Monday, November 19, 2007

Men Like Smart Women

According to Maureen Dowd, smart women need to dumb themselves down to not scare potential mates away at first sight. She noted a speed-dating study done at Columbia University:


“We found that men did put significantly more weight on their assessment of a partner’s beauty, when choosing, than women did. We also found that women got more dates when they won high marks for looks.”

He continued: “By contrast, intelligence ratings were more than twice as important in predicting women’s choices as men’s. It isn’t exactly that smarts were a complete turnoff for men: They preferred women whom they rated as smarter — but only up to a point ... It turns out that men avoided women whom they perceived to be smarter than themselves. The same held true for measures of career ambition — a woman could be ambitious, just not more ambitious than the man considering her for a date.

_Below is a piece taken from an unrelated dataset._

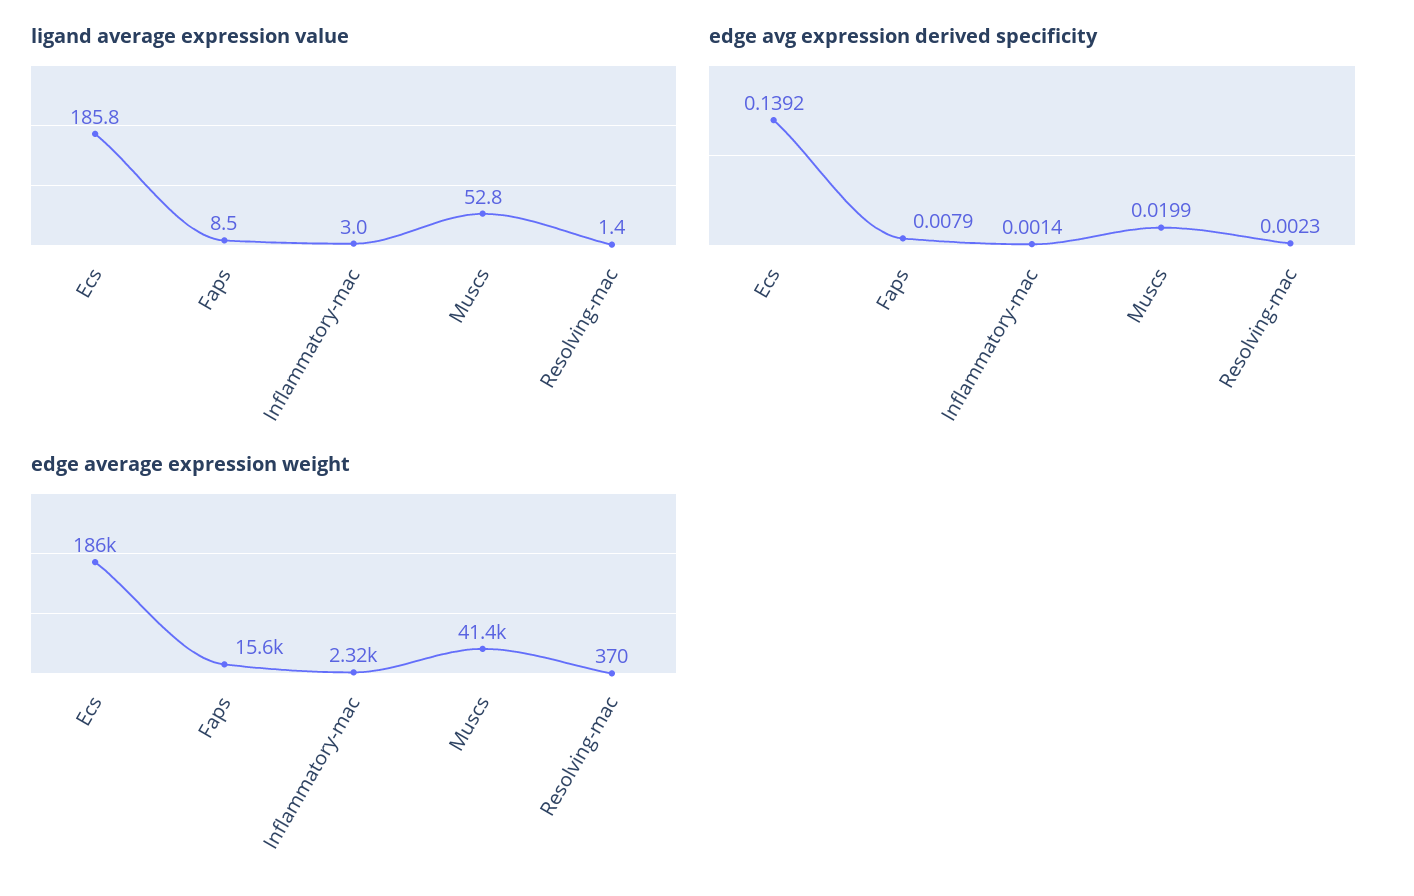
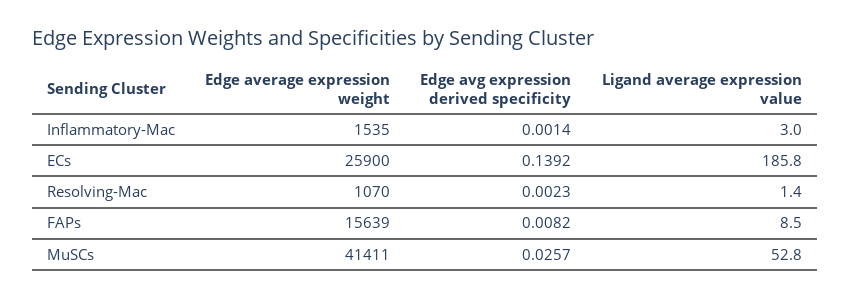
edge avg expression derived specificity, Faps: 0.0079 -> 0.0082
edge avg expression derived specificity, Muscs: 0.0199 -> 0.0257
edge average expression weight, Ecs: 186000 -> 25900
edge average expression weight, Inflammatory-mac: 2320 -> 1535
edge average expression weight, Resolving-mac: 370 -> 1070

“When women were the ones choosing, the more intelligence and ambition the men had, the better. So, yes, the stereotypes appear to be true: We males are a gender of fragile egos in search of a pretty face and are threatened by brains or success that exceeds our own.”


That does sound familiar. But perhaps because we've all heard it repeated - many times - interestingly one of the chief protagonists of this view is none other than Maureen Dowd herself.

Christine Whelan, an assistant professor of sociology at the University of Iowa, studying Census Bureau data found something completely different. In a sharp riposte two days after Dowd she skewers the "Gentlemen Prefer Blondes" theory:


...As part of the Current Population Survey, the Census Bureau looked at this issue in its March interviews of 50,000 U.S. households: Among 35- to 39-year-old women, some 88 percent with advanced degrees have married, versus 81 percent of women without college degrees.

Despite these changes, the conventional wisdom remains that men are less interested in educated or successful women - and the media fuel this concern by publicizing small studies that support out-of-date gender norms.

A recent speed-dating study from Columbia University garnered national attention for its finding that men prefer beautiful, smart women, but are less interested in women that they believe to be smarter than themselves. (Cue the old saw, "Men don't make passes/ At girls who wear glasses.")

Missing from all the attention was a key caveat: This research was conducted on 400 graduate students. In other words, its significance pales in comparison to the marriage data collected on the 50,000 Americans covered in the Current Population Survey - data that tell very much the opposite story.
...
Equally bad: All this media focus on the odds of marriage for college-educated women detracts from some real issues facing our families: America is rapidly becoming a nation of marriage "haves" and "have-nots."

The "haves" are college graduates, who are marrying at higher rates and divorcing at lower rates than the rest of the population. The "have-nots" are those with a high-school degree or less, who are more likely to cohabitate than marry, more likely to have children outside of wedlock - and stand a higher risk of divorce if they do take their vows.

It's high time we stopped making accomplished women worry for no reason - and focused our attention on educating the next generation about the value of a college degree, the importance of marriage and the possibilities for both men and women of a healthy combination of career and family life.


More from Whelan here.

The vision of beer swigging men leering wolfishly at provocatively dressed women may have its basis in reality and easily provides Maureen Dowd and her ilk with material to argue that Men who are Pigs tend to vote Republican. The truth though seems to be inconveniently very different.

Do well educated men really want to marry a 'bimbo'? They may want to date one, been seen with one, and sleep with one but the marriage value of vapid eye candy, particularly in rearing smart children and having meaningful conversation, (gasp!) is dubious. That men value physical attractiveness more than women is not in dispute but the contention that men avoid smart women as spouses certainly is.

It doesn't hurt to be hot but it's best to be smart and hot.

Wongdoer is married to an attractive woman with a degree more advanced than his and with whom he has three really cute children. Monk calls it "punching above his weight".